Most of the prominent men in most towns and cities were Whigs, and they controlled local offices and judgeships, in addition to many state offices. Thus the outcome of the political process was mixed. In Springfield, Illinois, a strong Whig enclave in a Democratic region, poll books that show how individuals voted indicates the rise of the Whigs took place in 1836 in opposition to the presidential candidacy of Martin Van Buren and was consolidated in 1840. Springfield Whigs tend to validate historical studies elsewhere: they were largely native-born, either in New England or Kentucky, professional men or farm owners, and devoted to partisan organization. Abraham Lincoln's career mirrors the Whigs' political rise, but by the 1840s Springfield began to fall into the hands of the Democrats, as immigrants changed the city's political makeup. By the 1860 presidential election, Lincoln was barely able to win the city.

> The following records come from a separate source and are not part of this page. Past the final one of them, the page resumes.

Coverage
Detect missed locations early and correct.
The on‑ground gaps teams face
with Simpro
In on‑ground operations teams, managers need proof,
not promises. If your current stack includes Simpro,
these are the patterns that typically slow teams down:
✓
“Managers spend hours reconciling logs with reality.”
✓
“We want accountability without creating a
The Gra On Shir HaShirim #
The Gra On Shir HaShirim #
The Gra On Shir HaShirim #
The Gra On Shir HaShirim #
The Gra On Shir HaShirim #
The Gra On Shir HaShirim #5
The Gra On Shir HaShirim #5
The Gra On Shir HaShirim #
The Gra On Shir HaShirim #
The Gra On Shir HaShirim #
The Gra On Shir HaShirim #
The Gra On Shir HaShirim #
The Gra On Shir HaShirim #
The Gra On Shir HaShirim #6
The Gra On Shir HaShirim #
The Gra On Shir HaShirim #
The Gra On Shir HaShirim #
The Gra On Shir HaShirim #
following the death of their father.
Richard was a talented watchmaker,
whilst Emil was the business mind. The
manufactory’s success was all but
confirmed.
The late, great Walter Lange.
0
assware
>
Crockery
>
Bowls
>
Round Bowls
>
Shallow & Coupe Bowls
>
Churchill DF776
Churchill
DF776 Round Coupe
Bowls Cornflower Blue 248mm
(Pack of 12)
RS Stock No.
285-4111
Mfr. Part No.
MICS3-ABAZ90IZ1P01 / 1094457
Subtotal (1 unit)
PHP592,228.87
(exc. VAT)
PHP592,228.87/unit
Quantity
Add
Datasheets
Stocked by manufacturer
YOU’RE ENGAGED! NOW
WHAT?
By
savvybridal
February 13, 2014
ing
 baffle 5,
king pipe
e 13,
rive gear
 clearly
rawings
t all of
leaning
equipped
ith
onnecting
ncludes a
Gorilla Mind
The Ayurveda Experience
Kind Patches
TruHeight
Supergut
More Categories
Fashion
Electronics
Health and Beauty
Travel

Democrats dominant in 1852

By the 1850s most Democratic party leaders had accepted many Whiggish ideas, and no one could deny the economic modernization of factories and railroads was moving ahead rapidly. The old economic issues died about the same time old leaders like Calhoun, Webster, Clay, Jackson and Polk passed from the scene. New issues, especially the questions of slavery, nativism and religion came to the fore. 1852 was the last hurrah for the Whigs; everyone realized they could win only if the Democrats split in two. With the healing of the Free Soil revolt after 1852, Democratic dominance seemed assured. The Whigs went through the motions, but both rank and file and leaders quietly dropped out. The Third Party System was ready to emerge.